[Opening AVAILABLE DATA section]
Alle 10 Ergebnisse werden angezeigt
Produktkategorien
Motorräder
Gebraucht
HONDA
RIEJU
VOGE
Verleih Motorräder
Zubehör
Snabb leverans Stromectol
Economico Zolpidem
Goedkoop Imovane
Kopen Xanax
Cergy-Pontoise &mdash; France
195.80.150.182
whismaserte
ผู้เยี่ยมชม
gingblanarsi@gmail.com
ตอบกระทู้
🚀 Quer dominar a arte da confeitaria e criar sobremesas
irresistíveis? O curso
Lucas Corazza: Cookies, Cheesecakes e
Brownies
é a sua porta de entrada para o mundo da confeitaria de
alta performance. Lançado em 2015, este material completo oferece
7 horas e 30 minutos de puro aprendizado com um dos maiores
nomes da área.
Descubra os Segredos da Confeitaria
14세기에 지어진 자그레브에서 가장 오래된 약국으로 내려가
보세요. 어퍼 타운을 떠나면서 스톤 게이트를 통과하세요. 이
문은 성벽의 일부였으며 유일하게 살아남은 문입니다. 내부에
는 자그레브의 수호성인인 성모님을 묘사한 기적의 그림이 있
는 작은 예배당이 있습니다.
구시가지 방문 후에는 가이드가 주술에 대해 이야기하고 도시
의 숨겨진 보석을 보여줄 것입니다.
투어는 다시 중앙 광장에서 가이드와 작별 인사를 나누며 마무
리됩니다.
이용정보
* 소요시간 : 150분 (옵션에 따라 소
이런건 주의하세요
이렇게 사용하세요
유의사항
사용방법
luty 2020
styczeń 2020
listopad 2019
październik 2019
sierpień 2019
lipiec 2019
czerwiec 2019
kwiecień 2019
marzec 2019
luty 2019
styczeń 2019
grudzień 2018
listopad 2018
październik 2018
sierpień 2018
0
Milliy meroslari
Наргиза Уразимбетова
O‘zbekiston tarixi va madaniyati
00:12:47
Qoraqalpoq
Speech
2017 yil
[Closing AVAILABLE DATA section]
● WHAT YOU ARE ASKED TO DO
This exercise requires that all of the entries be repeated exactly.

● RESULT OF THE TASK
Alle 10 Ergebnisse werden angezeigt
Produktkategorien
Motorräder
Gebraucht
HONDA
RIEJU
VOGE
Verleih Motorräder
Zubehör
Snabb leverans Stromectol
Economico Zolpidem
Goedkoop Imovane
Kopen Xanax
Cergy-Pontoise &mdash; France
195.80.150.182
whismaserte
ผู้เยี่ยมชม
gingblanarsi@gmail.com
ตอบกระทู้
🚀 Quer dominar a arte da confeitaria e criar sobremesas
irresistíveis? O curso
Lucas Corazza: Cookies, Cheesecakes e
Brownies
é a sua porta de entrada para o mundo da confeitaria de
alta performance. Lançado em 2015, este material completo oferece
7 horas e 30 minutos de puro aprendizado com um dos maiores
nomes da área.
Descubra os Segredos da Confeitaria
14세기에 지어진 자그레브에서 가장 오래된 약국으로 내려가
보세요. 어퍼 타운을 떠나면서 스톤 게이트를 통과하세요. 이
문은 성벽의 일부였으며 유일하게 살아남은 문입니다. 내부에
는 자그레브의 수호성인인 성모님을 묘사한 기적의 그림이 있
는 작은 예배당이 있습니다.
구시가지 방문 후에는 가이드가 주술에 대해 이야기하고 도시
의 숨겨진 보석을 보여줄 것입니다.
투어는 다시 중앙 광장에서 가이드와 작별 인사를 나누며 마무
리됩니다.
이용정보
* 소요시간 : 150분 (옵션에 따라 소
이런건 주의하세요
이렇게 사용하세요
유의사항
사용방법
luty 2020
styczeń 2020
listopad 2019
październik 2019
sierpień 2019
lipiec 2019
czerwiec 2019
kwiecień 2019
marzec 2019
luty 2019
styczeń 2019
grudzień 2018
listopad 2018
październik 2018
sierpień 2018
0
Milliy meroslari
Наргиза Уразимбетова
O‘zbekiston tarixi va madaniyati
00:12:47
Qoraqalpoq
Speech
2017 yil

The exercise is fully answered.